═════ DATA FOR PROCESSING ═════
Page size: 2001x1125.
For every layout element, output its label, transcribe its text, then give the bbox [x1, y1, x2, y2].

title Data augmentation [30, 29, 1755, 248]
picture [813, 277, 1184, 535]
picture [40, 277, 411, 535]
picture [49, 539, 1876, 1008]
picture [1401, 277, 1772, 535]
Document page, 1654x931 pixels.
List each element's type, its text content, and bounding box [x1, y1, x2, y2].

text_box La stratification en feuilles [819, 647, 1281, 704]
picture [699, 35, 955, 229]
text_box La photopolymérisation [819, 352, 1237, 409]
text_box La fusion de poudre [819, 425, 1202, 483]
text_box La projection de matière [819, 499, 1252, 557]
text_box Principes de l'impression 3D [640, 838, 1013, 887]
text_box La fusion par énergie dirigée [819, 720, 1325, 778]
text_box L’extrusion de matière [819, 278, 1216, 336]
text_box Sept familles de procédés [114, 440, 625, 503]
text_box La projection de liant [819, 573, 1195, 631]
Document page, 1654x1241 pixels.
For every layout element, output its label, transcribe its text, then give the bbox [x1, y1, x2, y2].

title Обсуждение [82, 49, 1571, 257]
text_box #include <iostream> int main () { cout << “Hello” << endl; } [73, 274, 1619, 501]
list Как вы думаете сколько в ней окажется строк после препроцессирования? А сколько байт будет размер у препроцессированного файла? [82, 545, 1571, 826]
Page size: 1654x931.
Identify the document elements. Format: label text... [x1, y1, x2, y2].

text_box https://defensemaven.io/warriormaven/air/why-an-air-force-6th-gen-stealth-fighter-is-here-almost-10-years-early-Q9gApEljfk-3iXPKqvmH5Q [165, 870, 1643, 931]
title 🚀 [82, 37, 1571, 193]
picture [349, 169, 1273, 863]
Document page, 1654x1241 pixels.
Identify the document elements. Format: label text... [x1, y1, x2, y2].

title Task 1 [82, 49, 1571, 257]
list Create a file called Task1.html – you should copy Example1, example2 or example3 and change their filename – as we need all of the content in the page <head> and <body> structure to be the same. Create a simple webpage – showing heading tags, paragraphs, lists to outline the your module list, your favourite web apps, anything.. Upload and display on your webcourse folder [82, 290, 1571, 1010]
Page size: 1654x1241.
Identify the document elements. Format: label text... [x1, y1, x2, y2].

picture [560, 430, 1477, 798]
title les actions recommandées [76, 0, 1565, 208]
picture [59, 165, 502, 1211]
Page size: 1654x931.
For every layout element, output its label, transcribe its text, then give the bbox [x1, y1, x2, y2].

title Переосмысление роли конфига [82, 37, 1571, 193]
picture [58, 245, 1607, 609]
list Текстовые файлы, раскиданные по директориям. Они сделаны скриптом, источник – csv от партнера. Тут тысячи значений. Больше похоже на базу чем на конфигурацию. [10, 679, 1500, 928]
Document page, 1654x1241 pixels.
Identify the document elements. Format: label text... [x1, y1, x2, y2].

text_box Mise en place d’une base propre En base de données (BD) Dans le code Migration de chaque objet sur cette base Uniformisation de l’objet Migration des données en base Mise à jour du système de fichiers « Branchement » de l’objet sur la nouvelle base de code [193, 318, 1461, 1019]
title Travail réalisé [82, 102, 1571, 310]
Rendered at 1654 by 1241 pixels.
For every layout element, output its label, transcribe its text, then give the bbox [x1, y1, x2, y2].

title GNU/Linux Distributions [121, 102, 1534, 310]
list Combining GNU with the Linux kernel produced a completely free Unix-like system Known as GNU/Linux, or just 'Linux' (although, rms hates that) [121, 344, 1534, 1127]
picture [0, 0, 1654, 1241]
═════
SHORT TASK
Copy out all the records above, substituting "Locate" for "Identify" wherever it occurs and leaving everything else unchanged.

ANSWER FOR THE TASK
Page size: 2001x1125.
For every layout element, output its label, transcribe its text, then give the bbox [x1, y1, x2, y2].

title Data augmentation [30, 29, 1755, 248]
picture [813, 277, 1184, 535]
picture [40, 277, 411, 535]
picture [49, 539, 1876, 1008]
picture [1401, 277, 1772, 535]
Document page, 1654x931 pixels.
List each element's type, its text content, and bounding box [x1, y1, x2, y2].

text_box La stratification en feuilles [819, 647, 1281, 704]
picture [699, 35, 955, 229]
text_box La photopolymérisation [819, 352, 1237, 409]
text_box La fusion de poudre [819, 425, 1202, 483]
text_box La projection de matière [819, 499, 1252, 557]
text_box Principes de l'impression 3D [640, 838, 1013, 887]
text_box La fusion par énergie dirigée [819, 720, 1325, 778]
text_box L’extrusion de matière [819, 278, 1216, 336]
text_box Sept familles de procédés [114, 440, 625, 503]
text_box La projection de liant [819, 573, 1195, 631]
Document page, 1654x1241 pixels.
For every layout element, output its label, transcribe its text, then give the bbox [x1, y1, x2, y2].

title Обсуждение [82, 49, 1571, 257]
text_box #include <iostream> int main () { cout << “Hello” << endl; } [73, 274, 1619, 501]
list Как вы думаете сколько в ней окажется строк после препроцессирования? А сколько байт будет размер у препроцессированного файла? [82, 545, 1571, 826]
Page size: 1654x931.
Locate the document elements. Format: label text... [x1, y1, x2, y2].

text_box https://defensemaven.io/warriormaven/air/why-an-air-force-6th-gen-stealth-fighter-is-here-almost-10-years-early-Q9gApEljfk-3iXPKqvmH5Q [165, 870, 1643, 931]
title 🚀 [82, 37, 1571, 193]
picture [349, 169, 1273, 863]
Document page, 1654x1241 pixels.
Locate the document elements. Format: label text... [x1, y1, x2, y2].

title Task 1 [82, 49, 1571, 257]
list Create a file called Task1.html – you should copy Example1, example2 or example3 and change their filename – as we need all of the content in the page <head> and <body> structure to be the same. Create a simple webpage – showing heading tags, paragraphs, lists to outline the your module list, your favourite web apps, anything.. Upload and display on your webcourse folder [82, 290, 1571, 1010]
Page size: 1654x1241.
Locate the document elements. Format: label text... [x1, y1, x2, y2].

picture [560, 430, 1477, 798]
title les actions recommandées [76, 0, 1565, 208]
picture [59, 165, 502, 1211]
Page size: 1654x931.
For every layout element, output its label, transcribe its text, then give the bbox [x1, y1, x2, y2].

title Переосмысление роли конфига [82, 37, 1571, 193]
picture [58, 245, 1607, 609]
list Текстовые файлы, раскиданные по директориям. Они сделаны скриптом, источник – csv от партнера. Тут тысячи значений. Больше похоже на базу чем на конфигурацию. [10, 679, 1500, 928]
Document page, 1654x1241 pixels.
Locate the document elements. Format: label text... [x1, y1, x2, y2].

text_box Mise en place d’une base propre En base de données (BD) Dans le code Migration de chaque objet sur cette base Uniformisation de l’objet Migration des données en base Mise à jour du système de fichiers « Branchement » de l’objet sur la nouvelle base de code [193, 318, 1461, 1019]
title Travail réalisé [82, 102, 1571, 310]
Rendered at 1654 by 1241 pixels.
For every layout element, output its label, transcribe its text, then give the bbox [x1, y1, x2, y2].

title GNU/Linux Distributions [121, 102, 1534, 310]
list Combining GNU with the Linux kernel produced a completely free Unix-like system Known as GNU/Linux, or just 'Linux' (although, rms hates that) [121, 344, 1534, 1127]
picture [0, 0, 1654, 1241]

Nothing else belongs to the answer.